By Matin Durrani
“The secret of the blue fog” might sound like a Tintin book, but it’s all about a strange form of liquid crystal that’s the cover story in the April 2017 issue of Physics World magazine, which is now live in the Physics World app for mobile and desktop.
First observed in the late 1800s, only recently have we finally uncovered the structure of these materials, which turn blue when cooled. As Oliver Henrich and Davide Marenduzzo explain, blue liquid crystals could be used for new kinds of display devices.
Elsewhere in the issue, mathematical physicist Jason Lotay explains his work in seven extra dimensions, while science writer Benjamin Skuse examines the challenge for respected physicists with theories outside the mainstream.
Don’t miss either our latest look at Donald Trump’s scientific shenanigans, including an interview with Rush Holt – the physicist-turned-politician who’s now head of the American Association for the Advancement of Science.
For the record, here’s a run-down of what’s in the issue.
----------------
● Task a: From the entries below, give as a JSON list of strings each line of the part that opens with the line containing "さくらクリーニングのある町" and closes with the one containing "ギフト 人気ランキング", one string per line, with blank lines omitted. Leave the pictures out of the list.
----------------
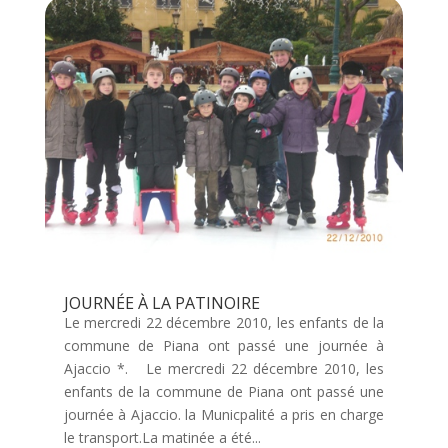
JOURNÉE À LA PATINOIRE
Le mercredi 22 décembre 2010, les enfants de la
commune de Piana ont passé une journée à
Ajaccio *. Le mercredi 22 décembre 2010, les
enfants de la commune de Piana ont passé une
journée à Ajaccio. la Municpalité a pris en charge
le transport.La matinée a été...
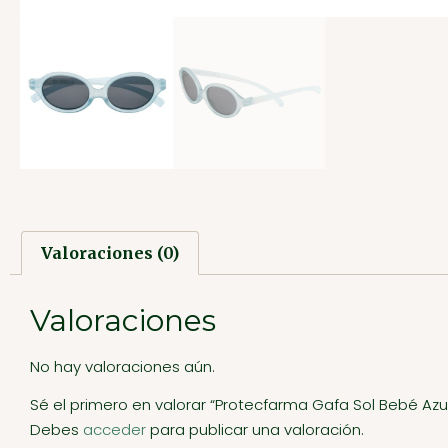
Valoraciones (0)
Valoraciones
No hay valoraciones aún.
Sé el primero en valorar “Protecfarma Gafa Sol Bebé Azu
Debes
acceder
para publicar una valoración.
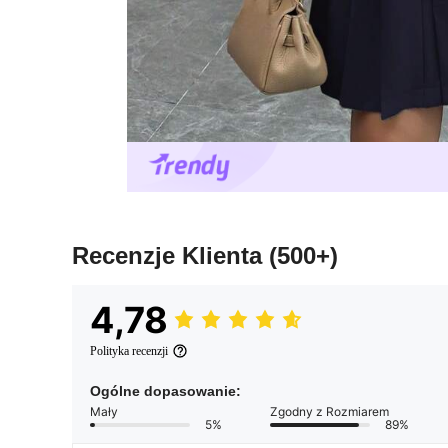
Recenzje Klienta
(500+)
4,78
Polityka recenzji
Ogólne dopasowanie:
Mały
Zgodny z Rozmiarem
5%
89%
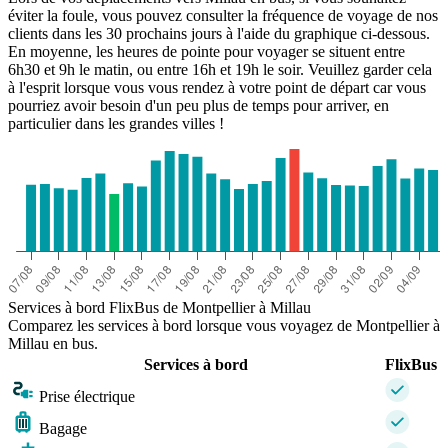
éviter la foule, vous pouvez consulter la fréquence de voyage de nos
clients dans les 30 prochains jours à l'aide du graphique ci-dessous.
En moyenne, les heures de pointe pour voyager se situent entre
6h30 et 9h le matin, ou entre 16h et 19h le soir. Veuillez garder cela
à l'esprit lorsque vous vous rendez à votre point de départ car vous
pourriez avoir besoin d'un peu plus de temps pour arriver, en
particulier dans les grandes villes !
Services à bord FlixBus de Montpellier à Millau
Comparez les services à bord lorsque vous voyagez de Montpellier à
Millau en bus.
Services à bord
FlixBus
Prise électrique
Bagage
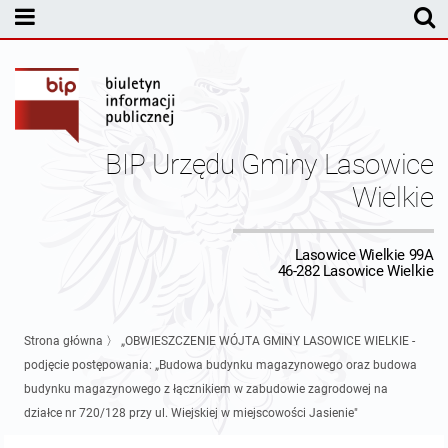
MENU PODMIOTOWE
Rada Gminy Lasowic Wielkich
Sesje Rady Gminy
Transmisja z obrad sesji Rady Gminy
BIP Urzędu Gminy Lasowice
Skład Rady Gminy
Protokoły Komisji
Wielkie
Interpelacje i Zapytania Radnych
Komisja Budżetu i Finansów
Kierownictwo Urzędu
Lasowice Wielkie 99A
46-282 Lasowice Wielkie
Komisje Rady Gminy i informacja o terminach zwołania komisji
Komisja Oświatowa
Wójt
Uchwały Rady Gminy Lasowice Wielkie
Protokoły z posiedzeń sesji 2026
Komisja Komunalno Rolna
Referaty i stanowiska
Uchwały Rady Gminy 2024-2029
BUDŻET
Strona główna
〉
„OBWIESZCZENIE WÓJTA GMINY LASOWICE WIELKIE -
podjęcie postępowania: „Budowa budynku magazynowego oraz budowa
Protokoły z posiedzeń sesji 2025
Komisja Rewizyjna
Uchwały Rady Gminy 2018-2023
Sprawozdania budżetowe
Urząd Gminy
budynku magazynowego z łącznikiem w zabudowie zagrodowej na
działce nr 720/128 przy ul. Wiejskiej w miejscowości Jasienie"
Protokoły z posiedzeń sesji 2024
Komisja skarg, wniosków i petycji
Uchwały Rady Gminy 2014-2018
Sprawozdania Finansowe
Statut gminy
Informacje ogólne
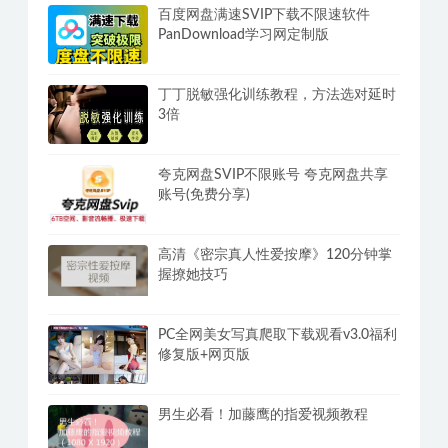
百度网盘满速SVIP下载不限速软件
PanDownload学习网定制版
丁丁脱敏强化训练教程，方法选对延时
3倍
夸克网盘SVIP不限账号 夸克网盘共享
账号(免费分享)
高清《密宗真人性爱按摩》120分钟掌
握撩她技巧
PC全网美女写真爬取下载观看v3.0福利
修复版+网页版
男生必看！加藤鹰的指爱视频教程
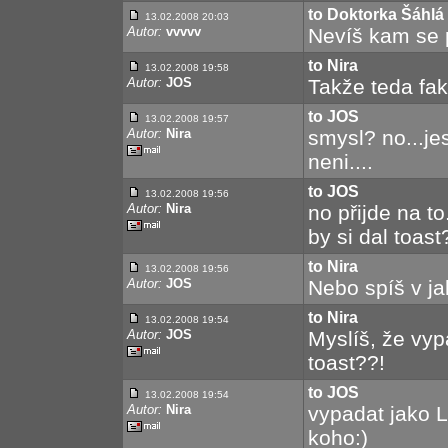
to Doktorka Šáhlá
13.02.2008 20:03
Autor:
vvvvv
Nevíš kam se 
to Nira
13.02.2008 19:58
Autor:
JOS
Takže teda fak
to JOS
13.02.2008 19:57
Autor:
Nira
smysl? no...jes
neni....
to JOS
13.02.2008 19:56
Autor:
Nira
no přijde na to
by si dal toast
to Nira
13.02.2008 19:56
Autor:
JOS
Nebo spíš v ja
to Nira
13.02.2008 19:54
Autor:
JOS
Myslíš, že vyp
toast??!
to JOS
13.02.2008 19:54
Autor:
Nira
vypadat jako Li
koho:)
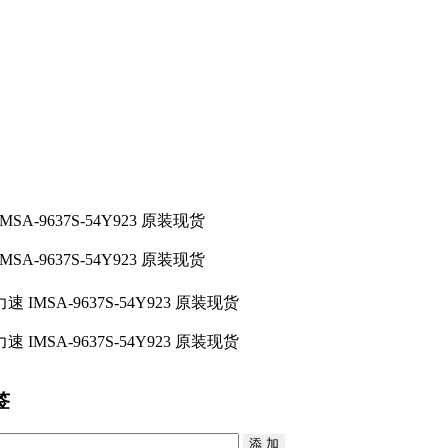
MSA-9637S-54Y923 原装现货
MSA-9637S-54Y923 原装现货
力速 IMSA-9637S-54Y923 原装现货
力速 IMSA-9637S-54Y923 原装现货
签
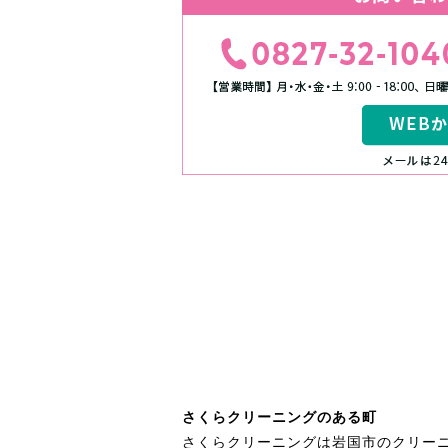
さくらクリーニングのある町
さくらクリーニングは岩国市のクリー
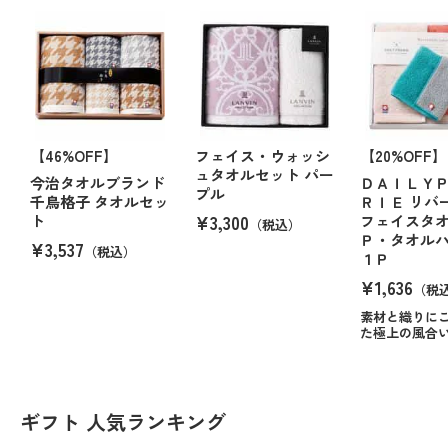
【46%OFF】
フェイス・ウォッシ
【20%OFF】
ュタオルセット パー
今治タオルブランド
ＤＡＩＬＹ
プル
千鳥格子 タオルセッ
ＲＩＥ リバ
¥3,300
ト
フェイスタ
（税込）
Ｐ・タオル
¥3,537
（税込）
１Ｐ
¥1,636
（税
素材と織りに
た極上の風合
ギフト 人気ランキング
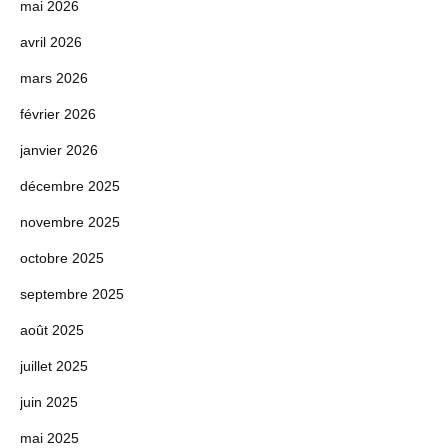
mai 2026
avril 2026
mars 2026
février 2026
janvier 2026
décembre 2025
novembre 2025
octobre 2025
septembre 2025
août 2025
juillet 2025
juin 2025
mai 2025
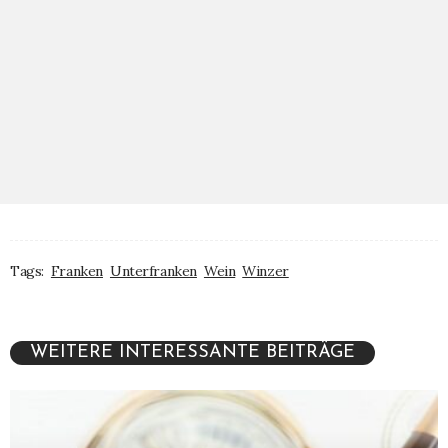
Tags:
Franken
Unterfranken
Wein
Winzer
WEITERE INTERESSANTE BEITRÄGE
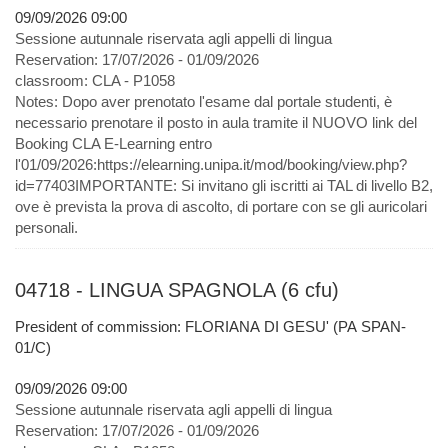
09/09/2026 09:00
Sessione autunnale riservata agli appelli di lingua
Reservation:
17/07/2026 - 01/09/2026
classroom:
CLA - P1058
Notes:
Dopo aver prenotato l'esame dal portale studenti, è
necessario prenotare il posto in aula tramite il NUOVO link del
Booking CLA E-Learning entro
l'01/09/2026:https://elearning.unipa.it/mod/booking/view.php?
id=77403IMPORTANTE: Si invitano gli iscritti ai TAL di livello B2,
ove è prevista la prova di ascolto, di portare con se gli auricolari
personali.
04718 - LINGUA SPAGNOLA (6 cfu)
President of commission: FLORIANA DI GESU' (PA SPAN-
01/C)
09/09/2026 09:00
Sessione autunnale riservata agli appelli di lingua
Reservation:
17/07/2026 - 01/09/2026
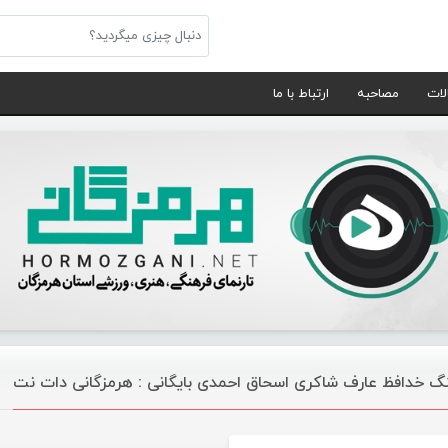
لات
مصاحبه
ارتباط با ما
گ خدافظ عارف شاکری اسحاق احمدی بایگانی : هرمزگانی دات نت
موسیقی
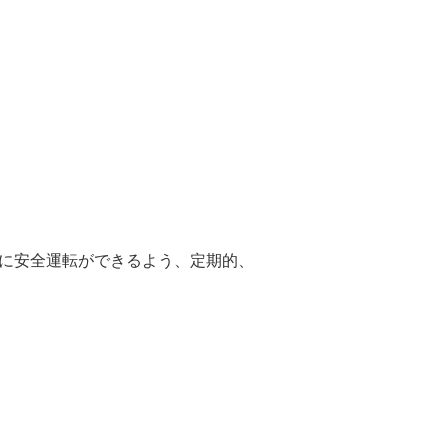
に安全運転ができるよう、定期的、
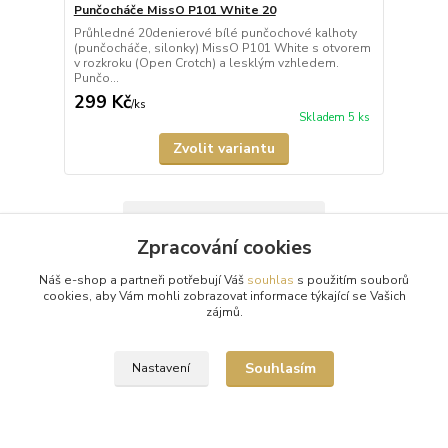
Punčocháče MissO P101 White 20
Průhledné 20denierové bílé punčochové kalhoty
(punčocháče, silonky) MissO P101 White s otvorem
v rozkroku (Open Crotch) a lesklým vzhledem.
Punčo...
299 Kč
/
ks
Skladem 5 ks
Zvolit variantu
Načíst další produkty (27)
Zpracování cookies
strana
z 13
další
Náš e-shop a partneři potřebují Váš
souhlas
s použitím souborů
cookies, aby Vám mohli zobrazovat informace týkající se Vašich
zájmů.
Souhlasím
Nastavení
Doprava zdarma od 1500 Kč
Nakupte své oblíbené kousky a poštovné zaplatíme za vás.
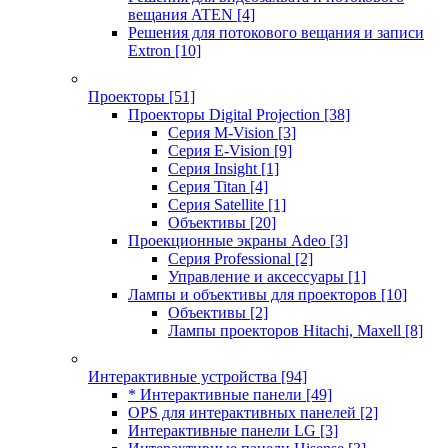
вещания ATEN
[4]
Решения для потокового вещания и записи
Extron
[10]
Проекторы
[51]
Проекторы Digital Projection
[38]
Серия M-Vision
[3]
Серия E-Vision
[9]
Серия Insight
[1]
Серия Titan
[4]
Серия Satellite
[1]
Объективы
[20]
Проекционные экраны Adeo
[3]
Серия Professional
[2]
Управление и аксессуары
[1]
Лампы и объективы для проекторов
[10]
Объективы
[2]
Лампы проекторов Hitachi, Maxell
[8]
Интерактивные устройства
[94]
* Интерактивные панели
[49]
OPS для интерактивных панелей
[2]
Интерактивные панели LG
[3]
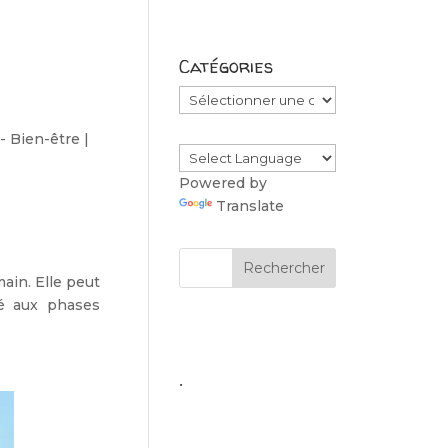
Catégories
Catégories
- Bien-être
|
Powered by
Translate
main. Elle peut
ié aux phases
.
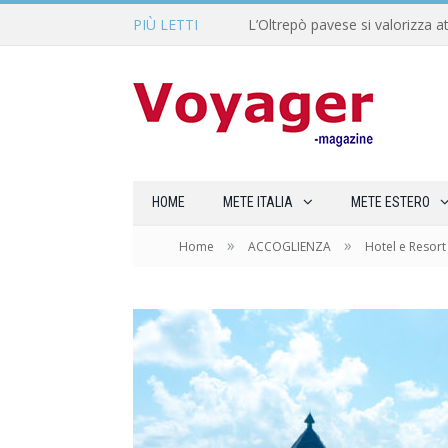
PIÙ LETTI
L’Oltrepò pavese si valorizza at
HOME
METE ITALIA
METE ESTERO
»
»
Home
ACCOGLIENZA
Hotel e Resort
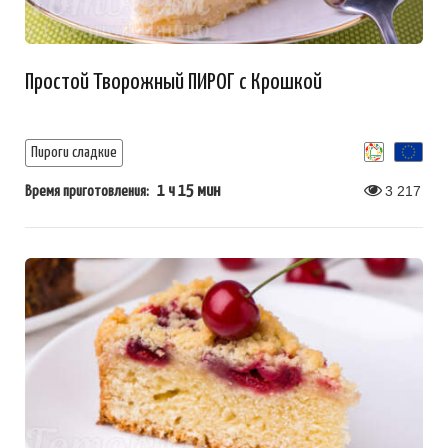
Простой Творожный ПИРОГ с Крошкой
Пироги сладкие
1 ч 15 мин
3 217
Время приготовления:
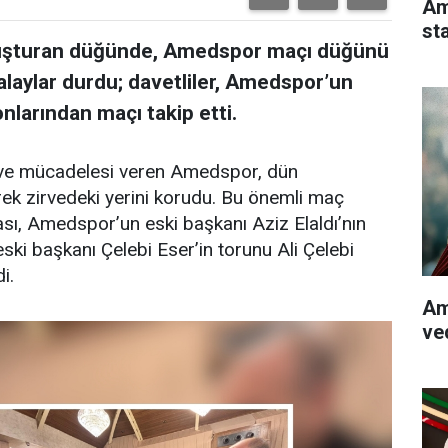
Am
st
 buluşturan düğünde, Amedspor maçı düğünü
laylar durdu; davetliler, Amedspor’un
nlarından maçı takip etti.
irve mücadelesi veren Amedspor, dün
k zirvedeki yerini korudu. Bu önemli maç
ası, Amedspor’un eski başkanı Aziz Elaldı’nın
eski başkanı Çelebi Eser’in torunu Ali Çelebi
i.
Am
ve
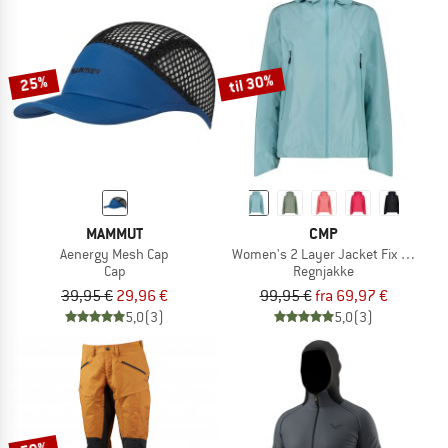
til 30%
25%
MAMMUT
CMP
Aenergy Mesh Cap
Women's 2 Layer Jacket Fix Hood
Cap
Regnjakke
39,95 €
29,96 €
99,95 €
fra 69,97 €
5,0
(3)
5,0
(3)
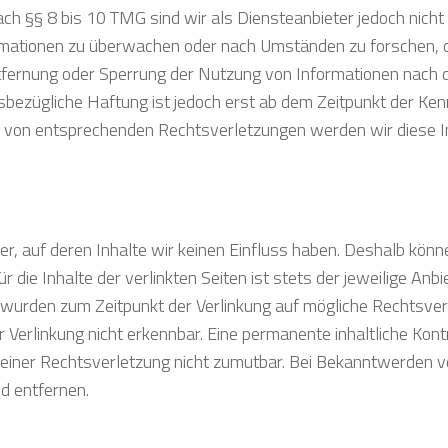
ch §§ 8 bis 10 TMG sind wir als Diensteanbieter jedoch nicht
ormationen zu überwachen oder nach Umständen zu forschen, d
Entfernung oder Sperrung der Nutzung von Informationen nach 
sbezügliche Haftung ist jedoch erst ab dem Zeitpunkt der Kenn
 von entsprechenden Rechtsverletzungen werden wir diese I
r, auf deren Inhalte wir keinen Einfluss haben. Deshalb könne
ie Inhalte der verlinkten Seiten ist stets der jeweilige Anbi
en wurden zum Zeitpunkt der Verlinkung auf mögliche Rechtsve
Verlinkung nicht erkennbar. Eine permanente inhaltliche Kontr
e einer Rechtsverletzung nicht zumutbar. Bei Bekanntwerden 
d entfernen.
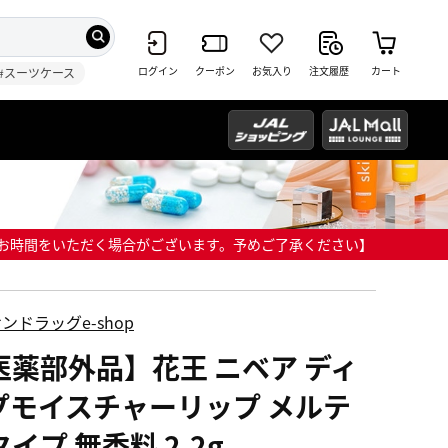
ログイン
クーポン
お気入り
注文履歴
カート
#スーツケース
までにお時間をいただく場合がございます。予めご了承ください】
ンドラッグe-shop
医薬部外品】花王 ニベア ディ
プモイスチャーリップ メルテ
イプ 無香料 2.2g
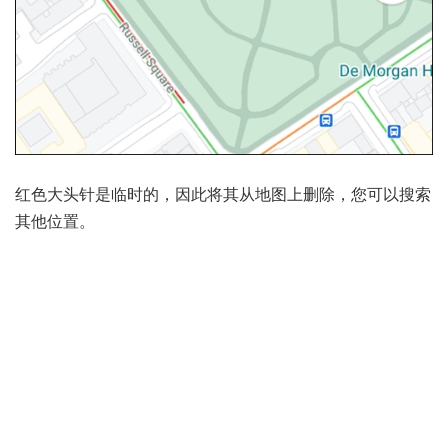
红色大头针是临时的，因此将其从地图上删除，您可以搜索
其他位置。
----------------
● Task b: In the Physics World announcement, when were blue liquid crystals first observed?

● Your solution a:
[
  "さくらクリーニングのある町",
  "さくらクリーニングは岩国市のクリー",
  "【46%OFF】",
  "フェイス・ウォッシ",
  "【20%OFF】",
  "ュタオルセット パー",
  "今治タオルブランド",
  "ＤＡＩＬＹ",
  "プル",
  "千鳥格子 タオルセッ",
  "ＲＩＥ リバ",
  "¥3,300",
  "ト",
  "フェイスタ",
  "（税込）",
  "Ｐ・タオル",
  "¥3,537",
  "（税込）",
  "１Ｐ",
  "¥1,636",
  "（税",
  "素材と織りに",
  "た極上の風合",
  "ギフト 人気ランキング"
]

● Your solution b: In the late 1800s.